▶ _TRABALHO PEDIDO_: Transcreva, sem qualquer alteração, o trecho do texto sobre o recurso do Estado a trabalhadores temporários, começando em "José Abraão, da" e terminando em "sublinhou o sindicalista.".

Sindicatos «preocupados» com recurso a trabalhadores temporários por parte do Estado
Em declarações à TSF, a FESAP, a Frente Comum de Sindicatos e o Sindicato dos Quadros Técnicos do Estado demonstraram, esta terça-feira, grande preocupação face aos números da contratação de trabalhadores temporários por parte do Estado.
José Abraão, da Federação dos Sindicatos da Administração Pública (FESAP), considera o recurso a trabalhadores temporários por parte do Estado «incompreensível», uma vez que o Governo tem declarado que há funcionários públicos a mais.
«É evidente que estes números surpreendem justamente numa situação em que o Governo vai dando a entender permanentemente que há funcionários públicos a mais. Como é que é possível, então, ainda ter que recorrer a trabalho temporário e a empresas de prestação de serviços sem uma lógica de gestão equilibrada dos seus próprios recursos humanos. Não faz sentido nenhum que se mantenha esta situação», sublinhou o sindicalista.

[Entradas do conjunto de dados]

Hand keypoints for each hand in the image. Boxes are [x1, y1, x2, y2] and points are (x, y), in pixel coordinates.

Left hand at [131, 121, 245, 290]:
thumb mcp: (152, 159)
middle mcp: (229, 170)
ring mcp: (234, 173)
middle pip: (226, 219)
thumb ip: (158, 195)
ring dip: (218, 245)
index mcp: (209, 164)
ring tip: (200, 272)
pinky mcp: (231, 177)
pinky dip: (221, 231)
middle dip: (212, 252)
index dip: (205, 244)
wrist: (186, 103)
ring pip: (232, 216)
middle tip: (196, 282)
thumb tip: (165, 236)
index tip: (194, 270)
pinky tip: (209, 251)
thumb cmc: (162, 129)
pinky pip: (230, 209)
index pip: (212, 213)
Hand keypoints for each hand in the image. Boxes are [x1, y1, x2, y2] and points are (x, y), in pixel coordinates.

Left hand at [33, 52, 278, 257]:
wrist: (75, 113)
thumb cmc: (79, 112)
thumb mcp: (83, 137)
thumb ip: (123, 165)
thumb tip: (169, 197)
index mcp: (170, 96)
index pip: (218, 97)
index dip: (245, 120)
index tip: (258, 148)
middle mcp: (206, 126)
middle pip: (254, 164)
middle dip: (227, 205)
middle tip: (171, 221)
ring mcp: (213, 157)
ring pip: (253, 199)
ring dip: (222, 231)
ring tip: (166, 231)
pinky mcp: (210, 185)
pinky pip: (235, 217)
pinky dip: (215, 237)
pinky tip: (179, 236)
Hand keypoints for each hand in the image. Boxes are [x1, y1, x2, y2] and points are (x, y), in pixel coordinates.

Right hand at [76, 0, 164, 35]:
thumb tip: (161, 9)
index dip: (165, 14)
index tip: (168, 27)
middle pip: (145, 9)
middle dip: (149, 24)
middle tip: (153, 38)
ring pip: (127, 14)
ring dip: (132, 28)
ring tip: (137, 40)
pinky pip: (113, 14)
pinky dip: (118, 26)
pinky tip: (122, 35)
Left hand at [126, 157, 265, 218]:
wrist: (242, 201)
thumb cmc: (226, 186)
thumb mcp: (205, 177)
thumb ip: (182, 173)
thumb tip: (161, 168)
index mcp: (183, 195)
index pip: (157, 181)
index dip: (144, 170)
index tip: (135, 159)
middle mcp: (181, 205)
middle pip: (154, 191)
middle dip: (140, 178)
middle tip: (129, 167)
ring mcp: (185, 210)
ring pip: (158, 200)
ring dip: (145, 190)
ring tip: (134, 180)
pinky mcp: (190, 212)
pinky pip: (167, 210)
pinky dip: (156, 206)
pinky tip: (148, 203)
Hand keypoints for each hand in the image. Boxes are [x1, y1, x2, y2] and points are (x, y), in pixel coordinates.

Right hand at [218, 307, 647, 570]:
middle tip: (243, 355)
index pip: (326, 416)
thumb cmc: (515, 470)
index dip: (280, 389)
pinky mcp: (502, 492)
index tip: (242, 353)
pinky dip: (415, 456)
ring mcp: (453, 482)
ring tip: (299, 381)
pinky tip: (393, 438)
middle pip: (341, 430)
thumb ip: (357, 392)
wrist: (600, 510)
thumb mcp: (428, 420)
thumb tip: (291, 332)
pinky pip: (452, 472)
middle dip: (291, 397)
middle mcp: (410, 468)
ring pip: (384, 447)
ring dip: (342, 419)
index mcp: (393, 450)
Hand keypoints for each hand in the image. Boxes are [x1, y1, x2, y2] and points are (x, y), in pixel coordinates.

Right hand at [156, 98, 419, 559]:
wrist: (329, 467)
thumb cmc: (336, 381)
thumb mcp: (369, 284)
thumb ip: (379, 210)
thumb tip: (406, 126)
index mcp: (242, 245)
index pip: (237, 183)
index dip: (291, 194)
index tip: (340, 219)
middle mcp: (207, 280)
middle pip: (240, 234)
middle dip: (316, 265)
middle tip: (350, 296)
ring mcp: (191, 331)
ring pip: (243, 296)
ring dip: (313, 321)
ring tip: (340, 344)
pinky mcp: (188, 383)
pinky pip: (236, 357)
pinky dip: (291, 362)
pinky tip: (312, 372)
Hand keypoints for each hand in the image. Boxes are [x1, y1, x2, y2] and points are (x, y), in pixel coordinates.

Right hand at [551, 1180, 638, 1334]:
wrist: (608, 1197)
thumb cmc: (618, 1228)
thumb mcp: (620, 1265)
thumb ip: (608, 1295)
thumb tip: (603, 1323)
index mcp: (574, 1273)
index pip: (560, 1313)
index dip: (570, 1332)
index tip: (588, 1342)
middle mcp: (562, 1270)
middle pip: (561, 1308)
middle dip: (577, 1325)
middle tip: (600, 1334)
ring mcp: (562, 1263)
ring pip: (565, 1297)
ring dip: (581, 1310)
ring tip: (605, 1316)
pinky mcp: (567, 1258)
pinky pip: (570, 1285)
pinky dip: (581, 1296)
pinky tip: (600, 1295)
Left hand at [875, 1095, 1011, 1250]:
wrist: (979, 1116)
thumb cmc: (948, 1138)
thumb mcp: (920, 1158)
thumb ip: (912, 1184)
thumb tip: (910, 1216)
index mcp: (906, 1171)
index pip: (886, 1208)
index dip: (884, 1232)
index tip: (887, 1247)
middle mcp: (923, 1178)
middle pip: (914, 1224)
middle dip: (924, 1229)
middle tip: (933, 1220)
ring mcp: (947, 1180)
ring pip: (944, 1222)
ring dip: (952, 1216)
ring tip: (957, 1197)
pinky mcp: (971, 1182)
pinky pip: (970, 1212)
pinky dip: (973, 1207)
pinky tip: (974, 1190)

▶ _RESPOSTA ESPERADA_:
José Abraão, da Federação dos Sindicatos da Administração Pública (FESAP), considera o recurso a trabalhadores temporários por parte do Estado «incompreensível», uma vez que o Governo tem declarado que há funcionários públicos a mais.
«É evidente que estes números surpreendem justamente numa situação em que o Governo vai dando a entender permanentemente que há funcionários públicos a mais. Como é que é possível, então, ainda ter que recorrer a trabalho temporário e a empresas de prestação de serviços sem uma lógica de gestão equilibrada dos seus próprios recursos humanos. Não faz sentido nenhum que se mantenha esta situação», sublinhou o sindicalista.